La présence, dans la coalition référendaire, de l’ancien ministre
conservateur, un certain Lucien Bouchard, et du jeune chef d’un parti de
centre-droit, Mario Dumont, n’est pas pour rien dans la capacité de la
plus grande coalition de l’histoire du Québec de porter la nation au
seuil de la souveraineté au soir du 30 octobre 1995.
Le rassemblement péquiste, aujourd’hui et demain
Il y a deux façons d’aborder la construction d’un rassemblement
souverainiste dans la phase historique qui s’ouvre. On peut, comme René
Lévesque et Jacques Parizeau, s’ancrer au centre-gauche mais accueillir
le centre-droit.
Ou on peut adopter l’attitude des leaders de Québec Solidaire et de
refuser de rassembler, rejeter les bonnes volontés venant de l’extérieur
de son strict point de vue idéologique. Françoise David trouve
maintenant « odieuse » la candidature de PKP. Et elle déclare: «jamais
un député solidaire ne s’assoira du même côté de la banquette que Pierre
Karl Péladeau.»
Jamais ? Même s’il veut renforcer la loi 101 ? Même s’il veut
l’électrification des transports (dossier sur lequel il travaille avec
fougue depuis un an) ? Même s’il milite pour l’indépendance ?
L’intransigeance et les excommunications de Mme David ne servent en rien l’indépendance.
Si a vraiment a coeur de créer un pays, on se concentre sur ce qui
rassemble, pas sur ce qui divise (et on ne crée pas un parti politique
indépendantiste de plus, au grand plaisir des fédéralistes).
Rassembler, d’autant que les thèmes imposés par l’actualité et le
travail du Parti québécois ces 18 derniers mois suscitent des appuis qui
vont au-delà des divergences idéologiques:
- L’intégrité: les électeurs de toutes tendances
peuvent juger le PQ à son œuvre de moralisation de la politique et de
l’économie québécoise depuis 18 mois, et à sa détermination de continuer
sur ce chemin ;
-L’identité: l’action du gouvernement sur la Charte
des valeurs et de la laïcité, le français et l’enseignement de
l’histoire transcende la gauche et la droite
-La souveraineté: c’est l’lément rassembleur par définition;
Le gouvernement Marois avance aussi un certain nombre d’améliorations
au modèle québécois dont il hérite et qu’il défend, qui sont en mesure
de rassembler, de Martine Desjardins à PKP, comme il rassemblait hier de
Pierre Bourgault à Rodrigue Biron.
Il s’agit en particulier du nouveau nationalisme économique,
portant en particulier sur un renforcement du rôle de l’État dans la
participation et/ou l’encadrement des ressources naturelles — comme dans
le cas d’Anticosti — , de l’énergie, sur le rôle plus actif de la
Caisse de dépôt dans le développement économique de la nation depuis
deux ans et sur des stratégies de maintien du contrôle québécois de nos
fleurons économiques, comme le recommande un comité mis sur pied par
Nicolas Marceau.
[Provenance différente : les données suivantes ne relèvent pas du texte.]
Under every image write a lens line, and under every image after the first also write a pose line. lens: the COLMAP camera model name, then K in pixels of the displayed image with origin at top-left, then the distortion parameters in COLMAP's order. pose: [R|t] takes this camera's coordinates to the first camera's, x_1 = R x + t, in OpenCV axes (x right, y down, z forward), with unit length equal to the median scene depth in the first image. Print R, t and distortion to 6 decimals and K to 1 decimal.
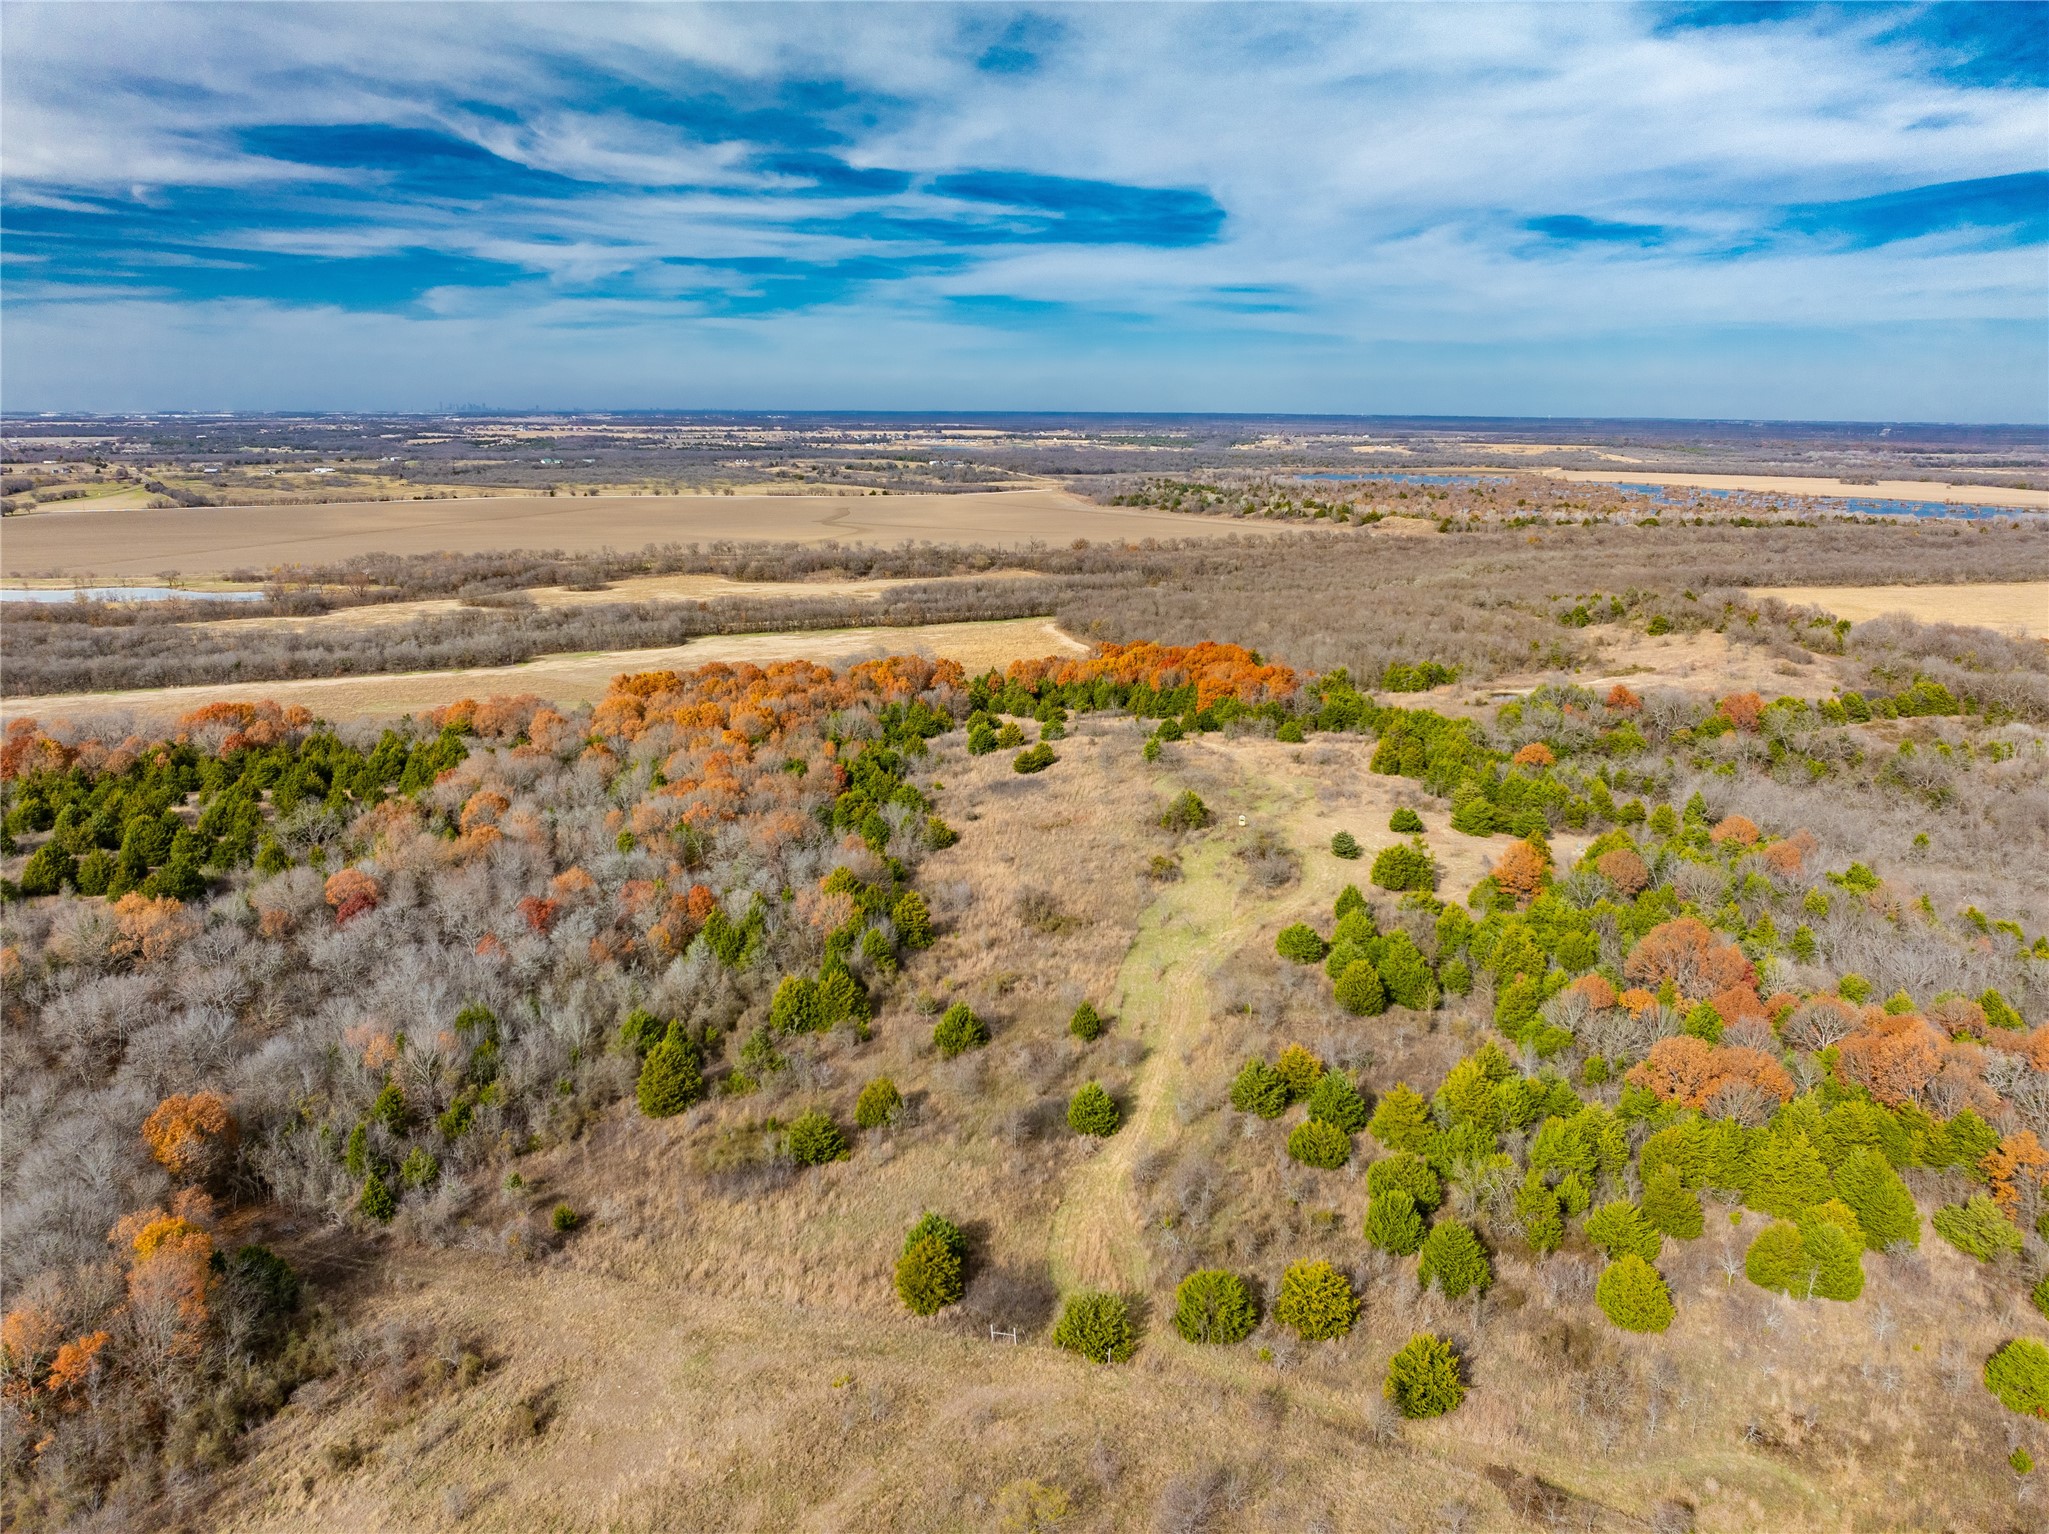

Les souverainistes de droite en sont globalement
preneurs.
Le Parti ne doit dans aucun cas être inhibé d’avancer des
propositions progressistes. L’aile droite n’a jamais eu droit de veto
sur les avancées sociales. Mais j’ai été témoin des discussions
fructueuses entre les tendances au sein du PQ pour forger des consensus
qui allaient, ensuite, être plus efficaces et recueillir un accueil
encore plus grand chez les citoyens.
De plus, le dernier budget et la plateforme le démontre, le PQ n’a
pas l’intention de laisser à d’autres les flambeaux de la saine gestion,
de l’innovation et, oui, de la création de la richesse. Le PQ de
Pauline Marois incarne ces méthodes, qui servent son objectif: un pays plus juste/prospère/solidaire/vert et indépendant.
Bienvenue donc à Pierre Karl, forte tête dans une équipe qui n’en
manque pas. C’est toute une addition et ce sera toute une aventure
d’additionner sa fougue et ses propositions à celles, nombreuses et
vivaces, qu’il retrouvera autour de la table des élus.
Pour faire, ensemble, du Québec un pays.